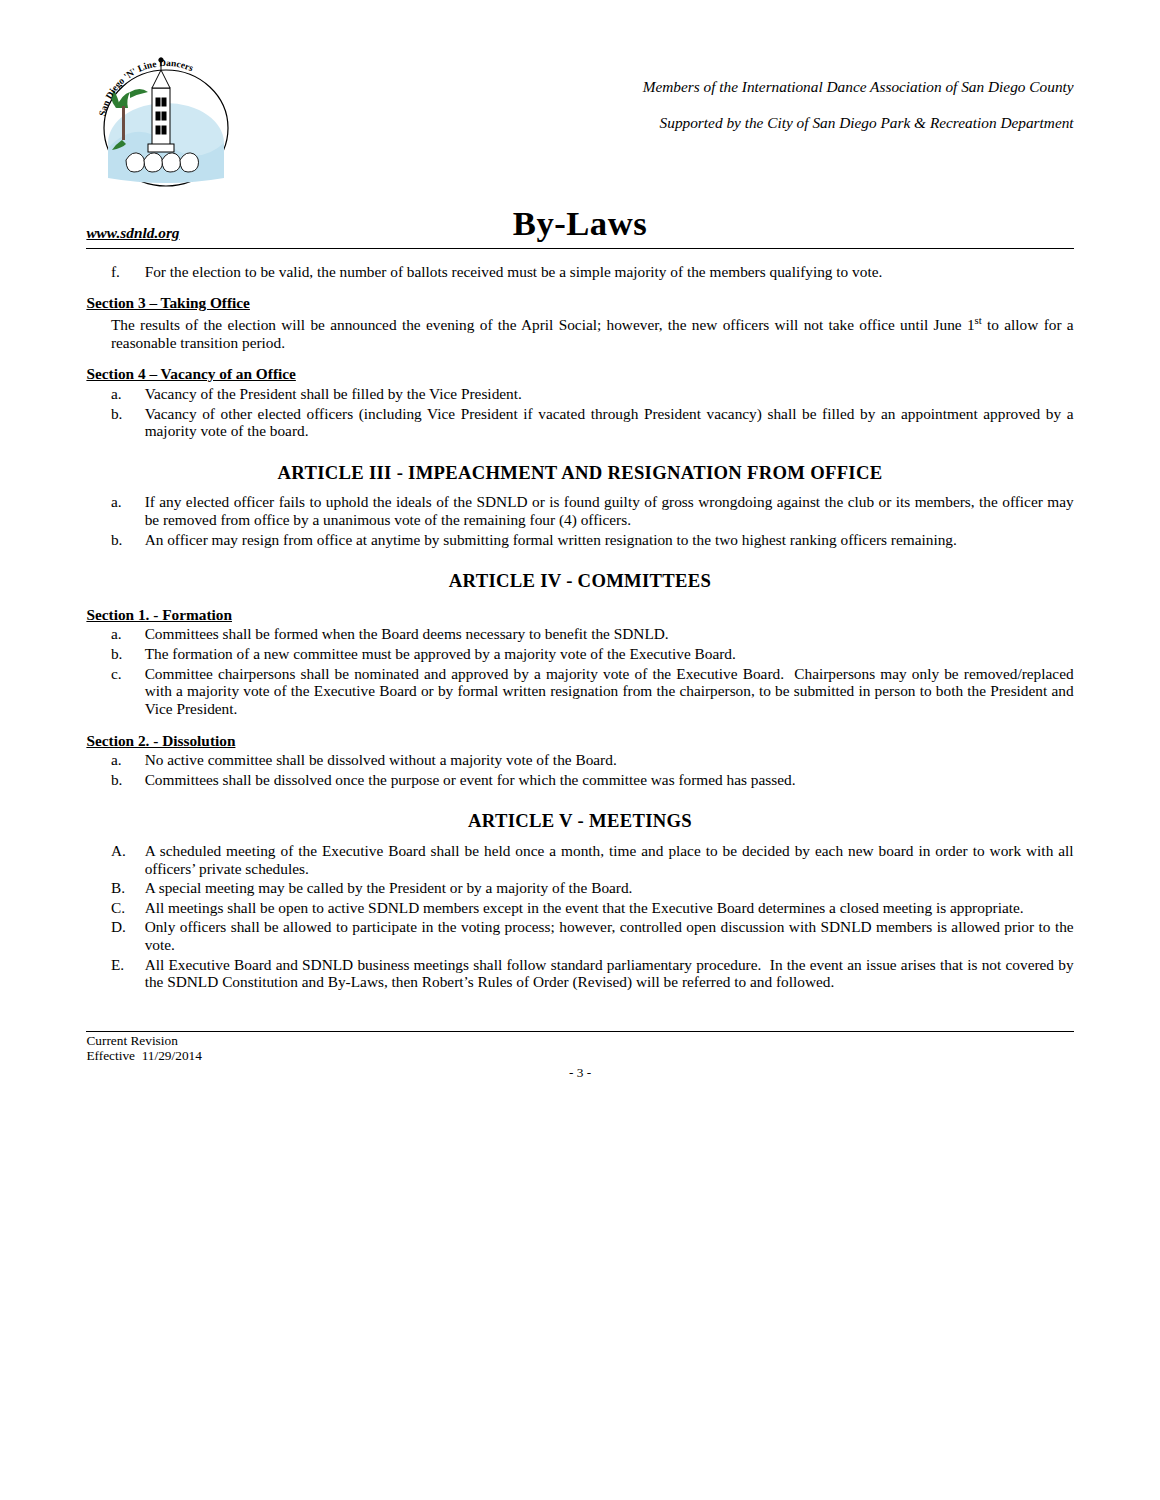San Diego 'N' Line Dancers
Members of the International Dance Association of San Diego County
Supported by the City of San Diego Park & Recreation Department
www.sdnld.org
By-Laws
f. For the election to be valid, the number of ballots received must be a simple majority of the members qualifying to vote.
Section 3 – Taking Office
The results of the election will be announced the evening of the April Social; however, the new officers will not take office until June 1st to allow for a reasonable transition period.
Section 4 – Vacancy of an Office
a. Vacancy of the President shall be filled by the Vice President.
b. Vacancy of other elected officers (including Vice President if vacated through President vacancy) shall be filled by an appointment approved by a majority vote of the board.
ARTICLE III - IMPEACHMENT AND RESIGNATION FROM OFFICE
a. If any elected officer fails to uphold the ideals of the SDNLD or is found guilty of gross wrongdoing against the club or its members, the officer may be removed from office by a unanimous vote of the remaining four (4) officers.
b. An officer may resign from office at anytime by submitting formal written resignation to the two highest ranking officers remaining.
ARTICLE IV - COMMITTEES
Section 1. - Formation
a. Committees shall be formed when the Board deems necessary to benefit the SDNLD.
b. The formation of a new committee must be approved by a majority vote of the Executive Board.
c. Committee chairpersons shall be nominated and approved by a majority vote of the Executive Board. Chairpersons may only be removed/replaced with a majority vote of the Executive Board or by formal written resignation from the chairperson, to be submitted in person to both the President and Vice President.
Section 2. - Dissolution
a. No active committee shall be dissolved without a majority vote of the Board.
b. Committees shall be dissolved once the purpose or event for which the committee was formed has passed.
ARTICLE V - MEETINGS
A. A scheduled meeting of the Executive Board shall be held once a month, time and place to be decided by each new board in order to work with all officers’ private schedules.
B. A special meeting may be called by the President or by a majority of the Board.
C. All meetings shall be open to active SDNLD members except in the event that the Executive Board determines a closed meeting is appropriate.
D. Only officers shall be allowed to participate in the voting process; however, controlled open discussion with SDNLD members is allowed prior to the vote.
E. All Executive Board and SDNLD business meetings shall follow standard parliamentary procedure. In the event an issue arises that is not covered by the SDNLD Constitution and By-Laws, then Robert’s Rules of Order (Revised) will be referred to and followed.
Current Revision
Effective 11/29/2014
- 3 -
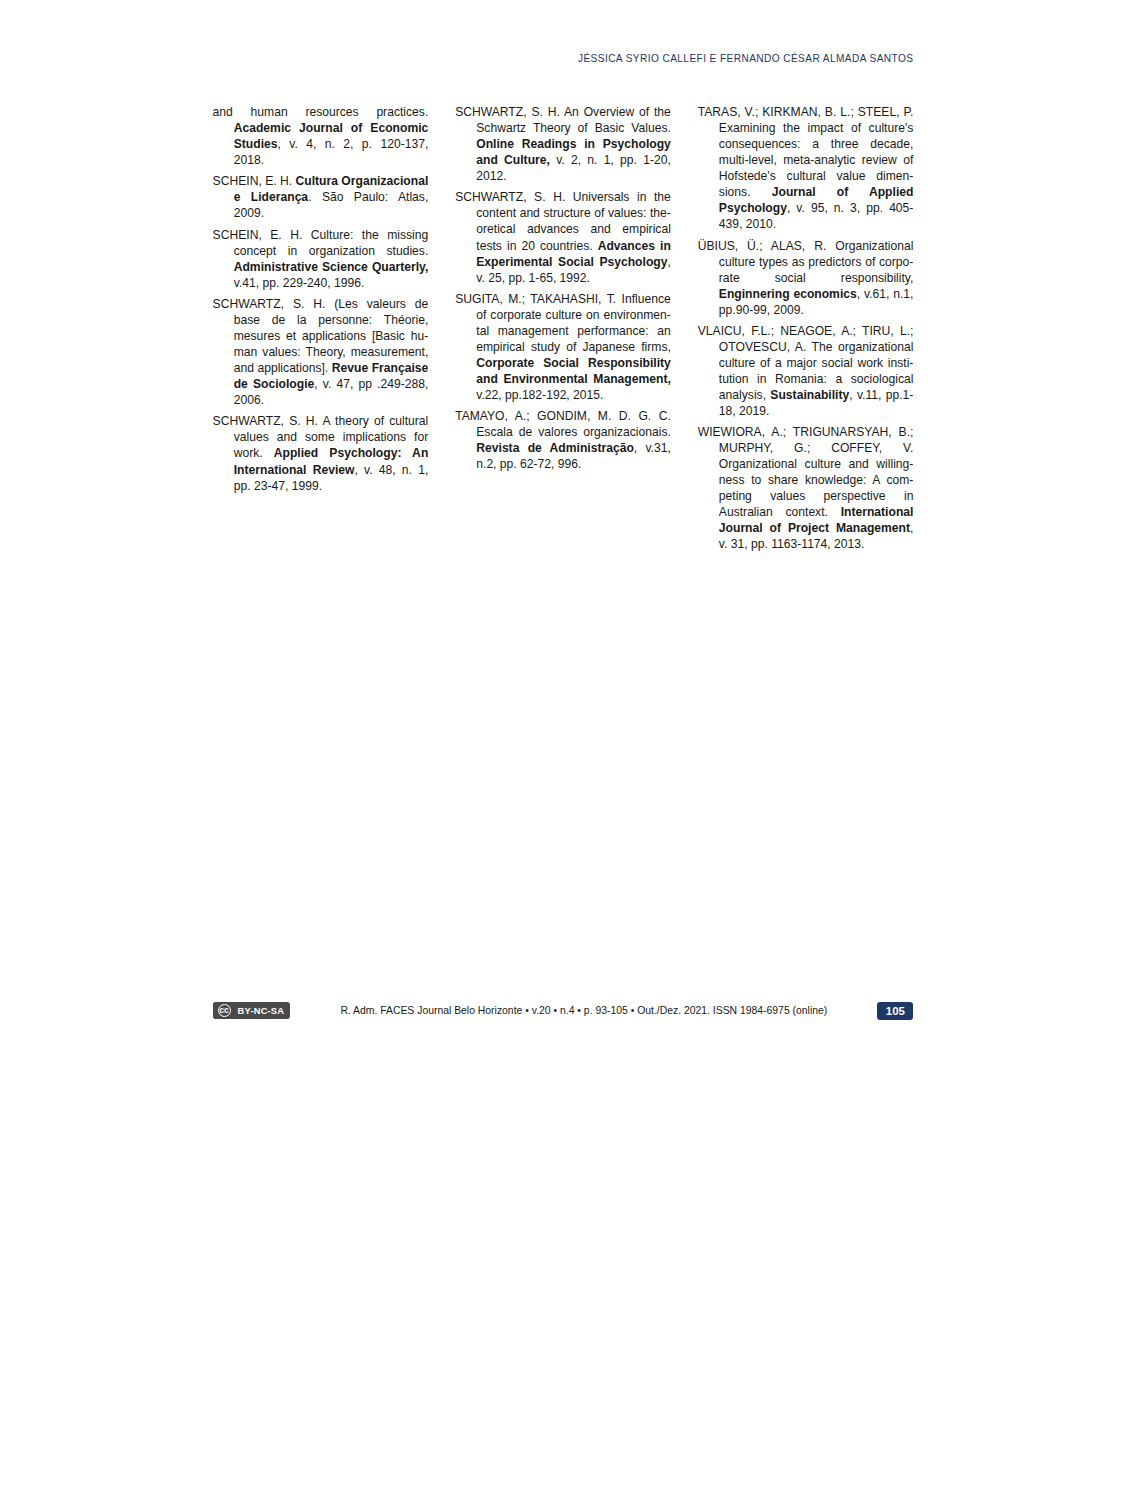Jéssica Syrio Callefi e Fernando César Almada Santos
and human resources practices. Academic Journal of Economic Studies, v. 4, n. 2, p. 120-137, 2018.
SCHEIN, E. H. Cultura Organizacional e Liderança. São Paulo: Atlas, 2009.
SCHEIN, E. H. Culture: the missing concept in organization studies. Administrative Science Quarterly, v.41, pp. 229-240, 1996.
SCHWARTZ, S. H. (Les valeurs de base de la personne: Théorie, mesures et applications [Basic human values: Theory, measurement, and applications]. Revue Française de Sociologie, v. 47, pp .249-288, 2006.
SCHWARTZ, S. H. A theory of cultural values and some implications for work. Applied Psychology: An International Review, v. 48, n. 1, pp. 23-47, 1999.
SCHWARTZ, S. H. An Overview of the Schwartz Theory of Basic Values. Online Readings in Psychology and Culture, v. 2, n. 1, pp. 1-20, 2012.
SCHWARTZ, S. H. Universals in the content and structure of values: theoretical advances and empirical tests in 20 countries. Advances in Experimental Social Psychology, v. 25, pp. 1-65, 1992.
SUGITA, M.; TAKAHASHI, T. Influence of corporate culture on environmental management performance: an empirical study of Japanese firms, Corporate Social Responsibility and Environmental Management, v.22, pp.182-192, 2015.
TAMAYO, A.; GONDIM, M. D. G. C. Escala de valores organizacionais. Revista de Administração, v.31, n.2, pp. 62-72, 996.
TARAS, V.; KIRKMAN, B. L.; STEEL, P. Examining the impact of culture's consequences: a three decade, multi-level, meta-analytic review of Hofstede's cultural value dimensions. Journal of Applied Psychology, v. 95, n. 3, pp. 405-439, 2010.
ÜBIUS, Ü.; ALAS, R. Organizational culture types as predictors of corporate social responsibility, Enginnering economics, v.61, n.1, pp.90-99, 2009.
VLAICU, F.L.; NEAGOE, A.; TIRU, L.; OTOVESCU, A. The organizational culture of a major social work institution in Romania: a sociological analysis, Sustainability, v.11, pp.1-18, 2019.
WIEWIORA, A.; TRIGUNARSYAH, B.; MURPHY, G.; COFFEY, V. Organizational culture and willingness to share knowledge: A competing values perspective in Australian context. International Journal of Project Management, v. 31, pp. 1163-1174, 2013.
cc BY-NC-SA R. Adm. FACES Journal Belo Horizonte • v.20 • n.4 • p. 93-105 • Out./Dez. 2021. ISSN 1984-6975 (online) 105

** What to produce **
Pictures aside, repeat exactly every line from the top of the listing above through the line bearing "b. The formation", inclusive.

** Reply **
San Diego 'N' Line Dancers
Members of the International Dance Association of San Diego County
Supported by the City of San Diego Park & Recreation Department
www.sdnld.org
By-Laws
f. For the election to be valid, the number of ballots received must be a simple majority of the members qualifying to vote.
Section 3 – Taking Office
The results of the election will be announced the evening of the April Social; however, the new officers will not take office until June 1st to allow for a reasonable transition period.
Section 4 – Vacancy of an Office
a. Vacancy of the President shall be filled by the Vice President.
b. Vacancy of other elected officers (including Vice President if vacated through President vacancy) shall be filled by an appointment approved by a majority vote of the board.
ARTICLE III - IMPEACHMENT AND RESIGNATION FROM OFFICE
a. If any elected officer fails to uphold the ideals of the SDNLD or is found guilty of gross wrongdoing against the club or its members, the officer may be removed from office by a unanimous vote of the remaining four (4) officers.
b. An officer may resign from office at anytime by submitting formal written resignation to the two highest ranking officers remaining.
ARTICLE IV - COMMITTEES
Section 1. - Formation
a. Committees shall be formed when the Board deems necessary to benefit the SDNLD.
b. The formation of a new committee must be approved by a majority vote of the Executive Board.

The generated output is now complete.